The reasoning behind the one‑size‑fits‑all resolution model is so outrageous that, the very moment classes resumed in schools affected by the strike—such as the José Dolores Moscote Institute—students took to the streets en masse to protest the dismissals and substitutions of their teachers. This directly challenges the claim that the strike caused public scandal or harm to minors. Thus, the suspensions without pay are completely abusive and unfounded.

In response to the student protests, the Minister of Education quickly claimed that the demonstrations were orchestrated by the teachers themselves, as if the protesting students were mere robots.
But the repression of Mulino’s dictatorial, pro‑business, and pro‑U.S. government goes even further. Not only has it summarily rejected all appeals filed against these proceedings in administrative venues, but it has also actively blocked the entry of lawyers representing the educators into schools—through principals loyal to the Minister and backed by the regime’s police. Even the teachers under investigation have been barred from entering the schools to follow up on their cases.
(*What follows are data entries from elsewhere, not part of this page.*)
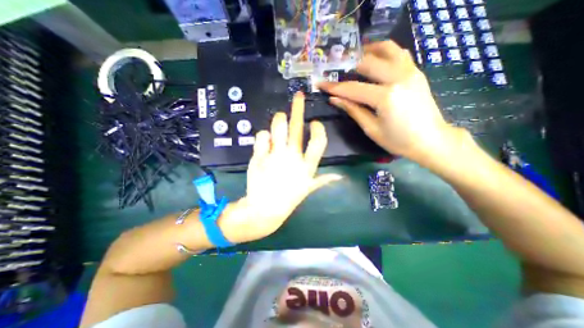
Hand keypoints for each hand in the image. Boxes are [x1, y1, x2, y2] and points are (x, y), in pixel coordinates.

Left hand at [223, 93, 342, 243]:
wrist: (264, 209)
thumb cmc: (287, 199)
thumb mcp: (308, 190)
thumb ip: (323, 181)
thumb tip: (340, 177)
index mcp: (306, 167)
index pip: (318, 142)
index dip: (318, 129)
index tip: (314, 122)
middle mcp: (292, 158)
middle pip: (296, 127)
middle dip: (298, 108)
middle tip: (298, 97)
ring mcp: (274, 156)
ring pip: (277, 126)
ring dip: (279, 119)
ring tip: (280, 117)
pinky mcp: (258, 156)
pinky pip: (261, 136)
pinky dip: (263, 136)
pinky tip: (265, 140)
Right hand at [319, 41, 461, 161]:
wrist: (431, 140)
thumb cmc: (398, 140)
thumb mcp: (371, 129)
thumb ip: (353, 110)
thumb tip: (335, 99)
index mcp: (386, 97)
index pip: (353, 88)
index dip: (334, 87)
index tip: (320, 84)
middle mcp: (398, 78)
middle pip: (367, 63)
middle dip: (347, 69)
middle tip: (336, 75)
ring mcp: (410, 71)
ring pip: (386, 49)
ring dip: (368, 52)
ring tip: (354, 60)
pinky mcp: (416, 72)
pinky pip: (399, 53)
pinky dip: (385, 52)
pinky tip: (376, 59)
In this same context, and as a direct consequence of how the struggle against Law 462 ended—including the mine, the Río Indio reservoirs, and the Memorandums of Understanding with the U.S. that compromise national sovereignty—the regime’s Minister of Labor has proudly announced, as if it were a 100% wage increase for all public and private sector workers, that it has filed a legal case before the labor courts seeking the dissolution of the historic and powerful organization that has long defended workers’ rights: the country’s largest union, the National Union of Construction Workers (Suntracs).
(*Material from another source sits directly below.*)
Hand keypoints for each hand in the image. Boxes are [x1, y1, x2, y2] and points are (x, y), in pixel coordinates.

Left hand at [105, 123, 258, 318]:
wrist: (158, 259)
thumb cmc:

This is a tremendous and direct attack on Panama’s workers’ and popular movement and its social organizations. If carried out by Mulino, it would be a profoundly serious event. It aligns with the rhetoric Mulino spews every Thursday in his national broadcasts, where he ignorantly and contemptuously refers to communists as if they were a monolithic entity—remarks that the workers’ and popular movement has mistakenly refused to confront collectively.
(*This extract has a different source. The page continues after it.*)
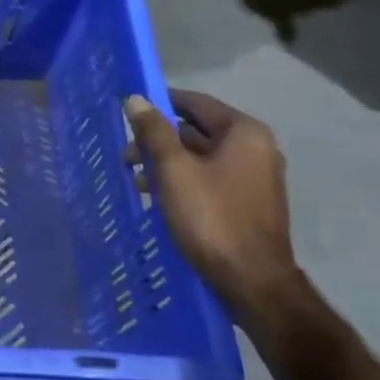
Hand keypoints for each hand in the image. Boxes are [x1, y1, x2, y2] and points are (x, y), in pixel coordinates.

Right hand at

This attack opens a new stage in the social and political struggle—one that can only be confronted if we urgently regroup to carry out a sober and scientific balance-sheet of what happened and formulate a new, united plan of struggle. This plan must include previous and new demands: the defense of the 700 investigated educators, opposition to the dissolution of Suntracs, legal support for those facing criminal prosecution and those detained, and the safe return to public life of those who went into self‑exile. It must also include the creation of a truth commission—or whatever name it takes—capable of documenting and listing the cases of those injured, maimed, and killed by the regime’s repression. Furthermore, it must propose progressive actions, slogans for each stage, and the necessary legal strategies to confront this repressive regime, both domestically and internationally, through appropriate institutions and international solidarity.
The struggle goes on, as the slogan says. The implementation of the adjustment plan by Mulino’s pro‑business and pro‑imperialist government will depend on the willingness to fight and regroup among social activists, anti‑imperialists, the anti‑capitalist left, and the people in general. Otherwise, as one social thinker once warned, we may find ourselves at the gates of barbarism.